Suara.com - Tragedi Kanjuruhan memang menyimpan duka mendalam bagi seluruh masyarakat Indonesia, terutama bagi keluarga korban.
Duka atas tragedi Kanjuruhan juga dirasakan oleh M. Munif, seorang bapak yang kehilangan putrinya usai pamit nonton laga Arema dan Persebaya itu.
Munif mulanya mengizinkan putrinya menonton sepakbola untuk yang pertama kali. Dia pikir, jika sudah memiliki tiket sang putri akan dijamin keselamatannya oleh petugas keamanan.
"Anak saya sudah punya tiket, itu harusnya dia aman. Tapi lain pas di lapangan, justru anak saya meninggal, meninggalnya anak saya karena serangan gas air mata," ujar Munif dalam perbincangan di TV One.
![Sejumlah coretan berisi kekecewaan menghiasi dinding Stadion Kanjuruhan Malang, Jawa Timur, Selasa (4/10/2022). Mereka minta agar kasus Tragedi Kanjuruhan yang menelan lebih dari 100 orang meninggal dunia diusut tuntas. [Suara.com/Dimas Angga]](https://media.suara.com/pictures/653x366/2022/10/04/55685-coretan-berisi-kekecewaan-menghiasi-dinding-stadion-kanjuruhan-malang-tragedi-kanjuruhan.jpg)

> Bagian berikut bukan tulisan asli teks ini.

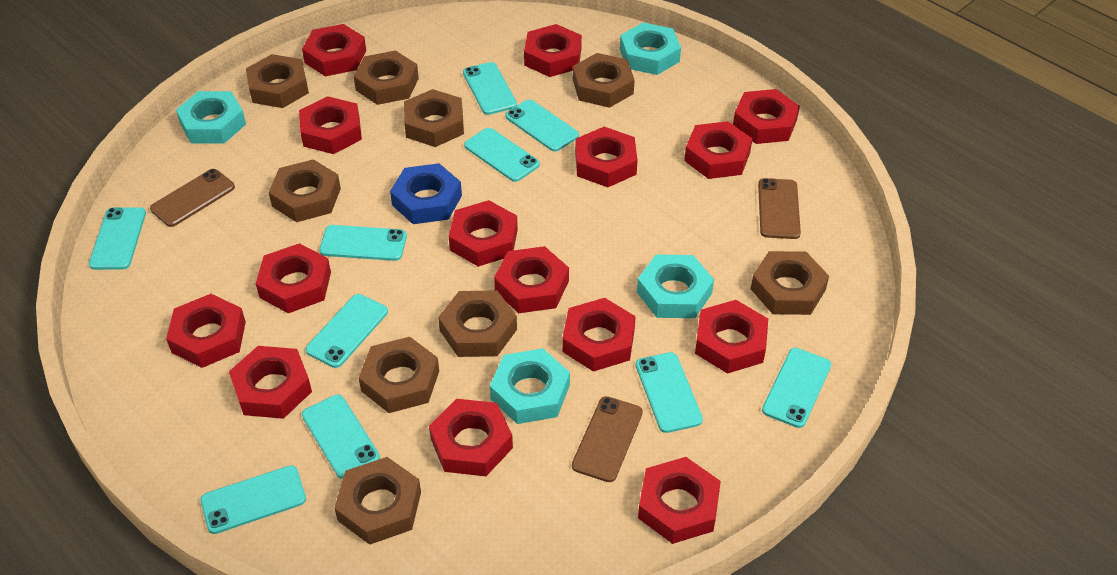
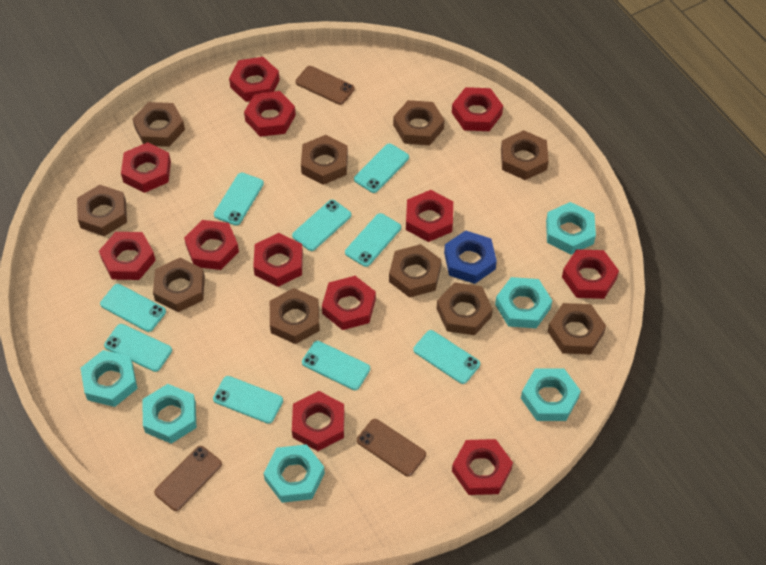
brown nut: 9 -> 10
red nut: 15 -> 12
turquoise nut: 4 -> 6
turquoise phone: 10 -> 9

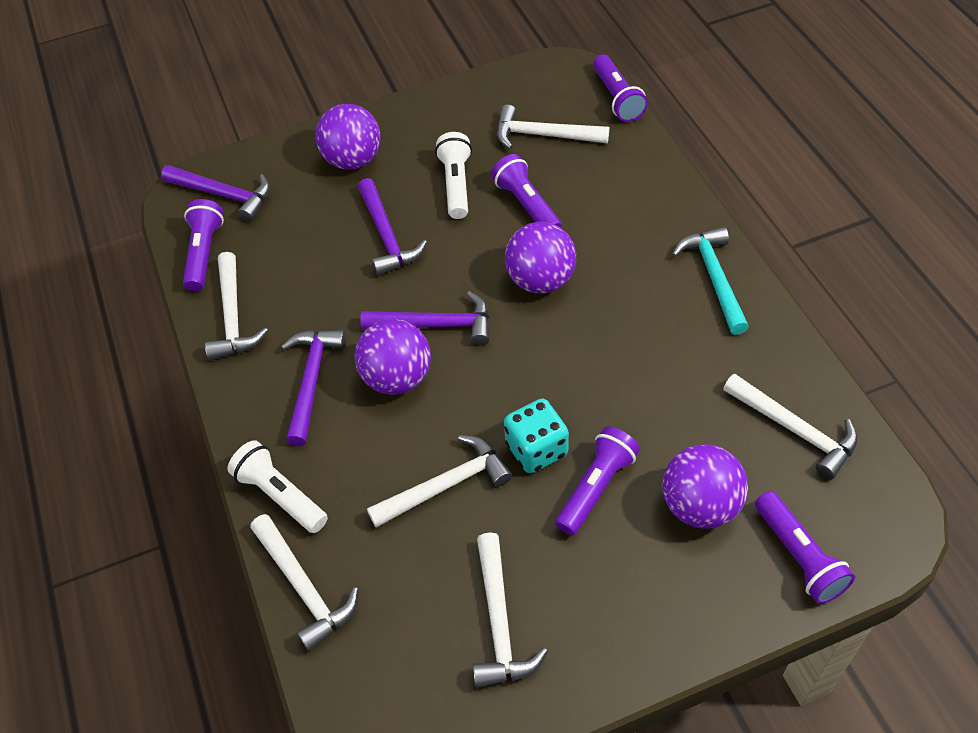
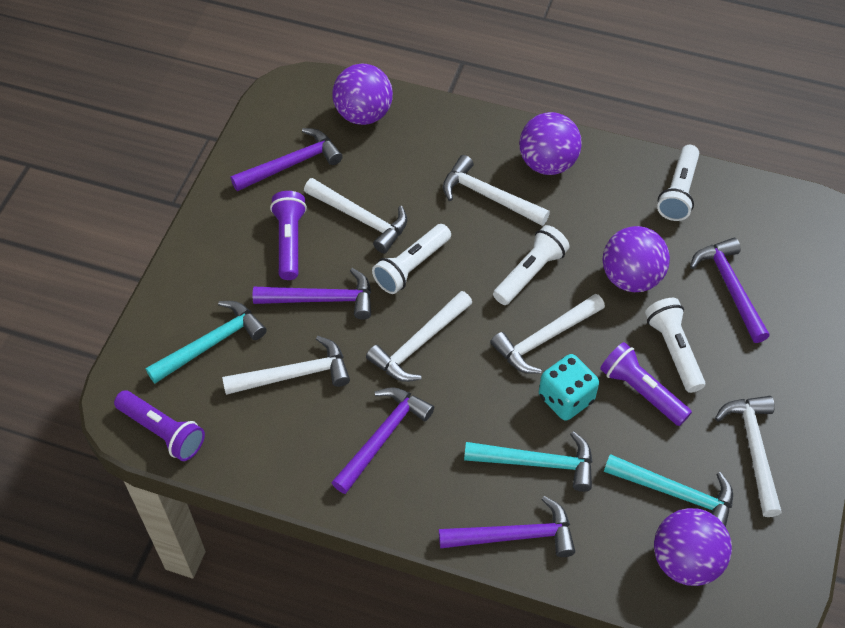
purple flashlight: 5 -> 3
purple hammer: 4 -> 5
turquoise hammer: 1 -> 3
white flashlight: 2 -> 4

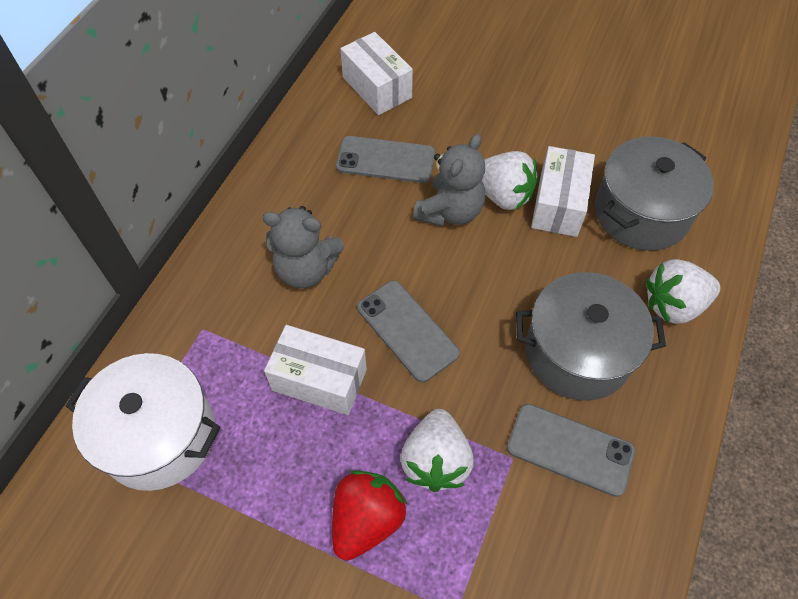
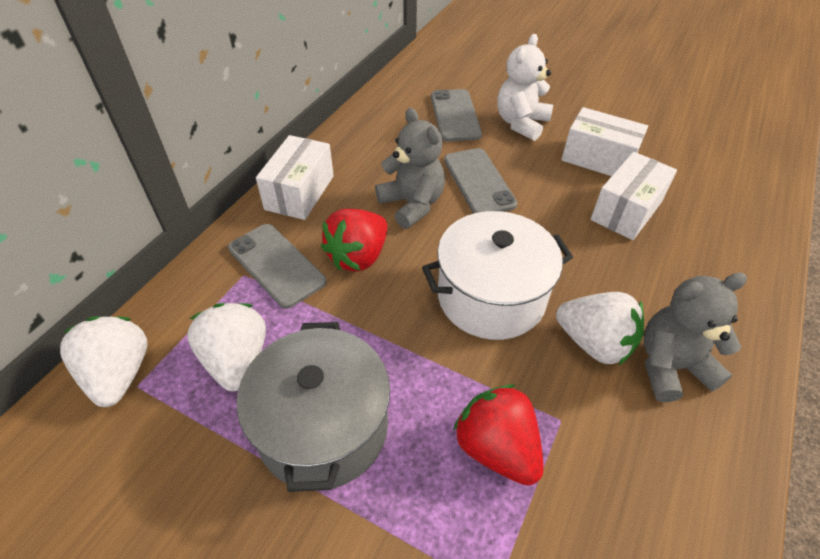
grey pot: 2 -> 1
red strawberry: 1 -> 2
white teddy bear: 0 -> 1

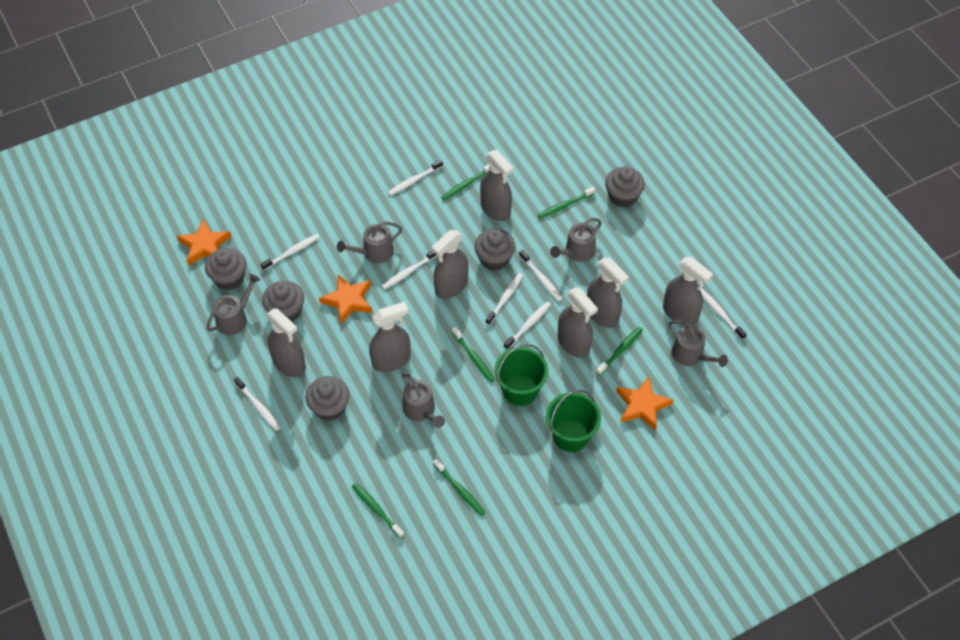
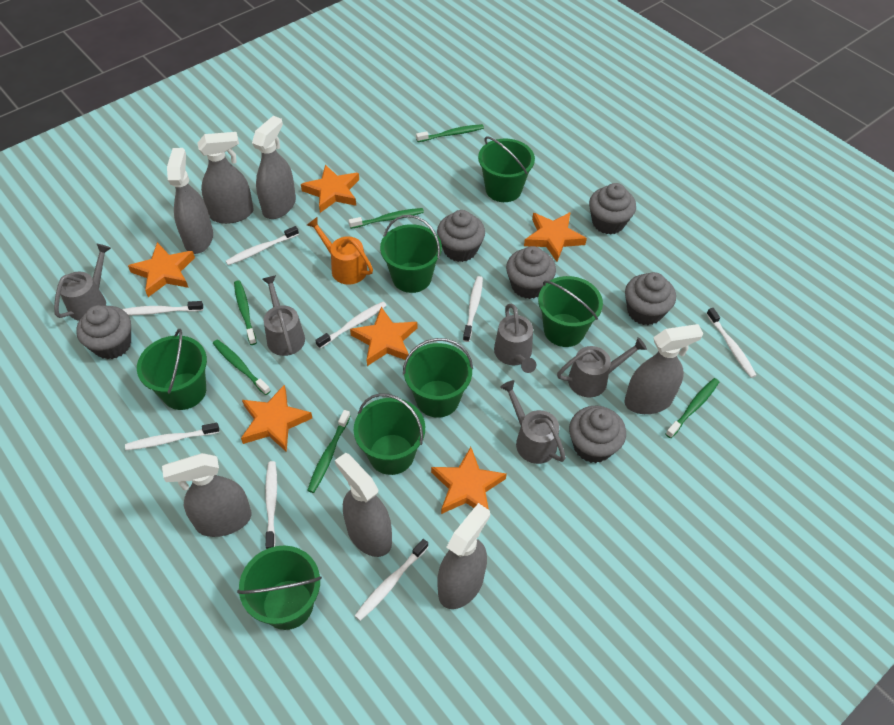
green bucket: 2 -> 7
grey cupcake: 5 -> 6
orange star: 3 -> 6
orange watering can: 0 -> 1

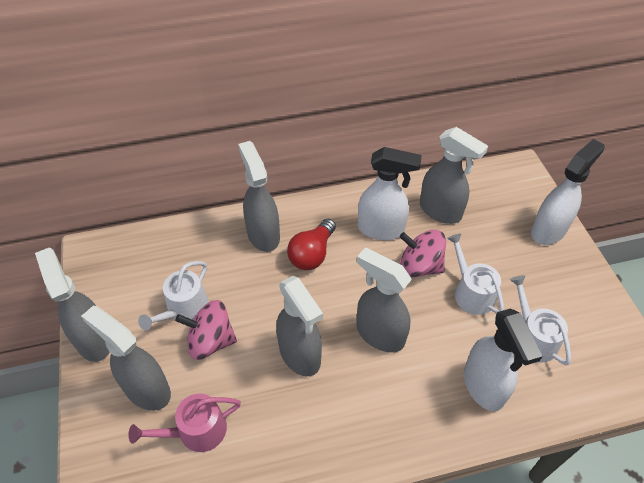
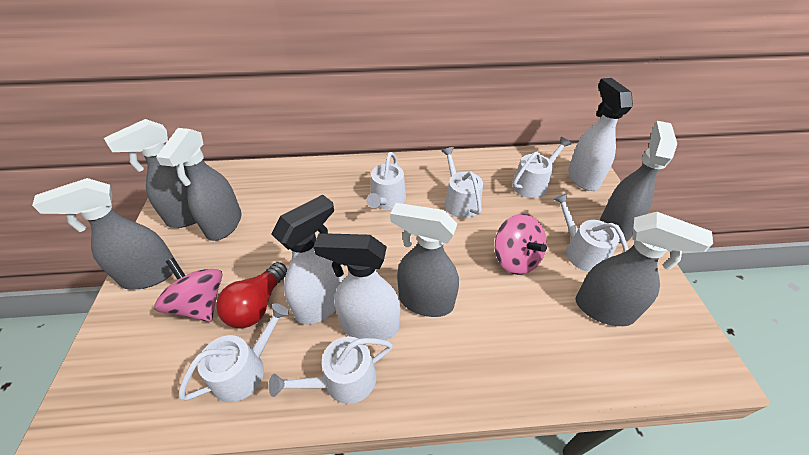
pink watering can: 1 -> 0
white watering can: 3 -> 6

Dia menyatakan adanya penembakan gas air mata ke tribun penonton yang notabene dalam situasi yang masih kondusif.
"Yang saya tahu kan enggak boleh ada gas air mata. Suporter bawa korek aja enggak boleh kenapa aparat bisa masukin gas air mata," kata Munif.
"Apa itu diperbolehkan apakah itu kesengajaan mau bunuh suporter Arema termasuk anak saya," tambahnya.
Lebih lanjut dia merasa anaknya sebagai korban pembunuhan tim pengamanan yang tak lain adalah aparat kepolisian dan tentara.
"Yang jelas anak saya ini bukan mati karena apa, ini jelas-jelas dibunuh anak saya sama keamanan di lapangan, padahal aparat harusnya melindungi bukan untuk membunuh kenapa harus begitu jadinya," kata Munif.
Baca Juga: Ini Daftar dan Identitas Lengkap Korban Meninggal dan Luka Tragedi Kanjuruhan Malang
"Jelas-jelas itu anak saya kena tembakan gas air mata itu fakor utamanya seharunya enggak perlu kan," tambahnya.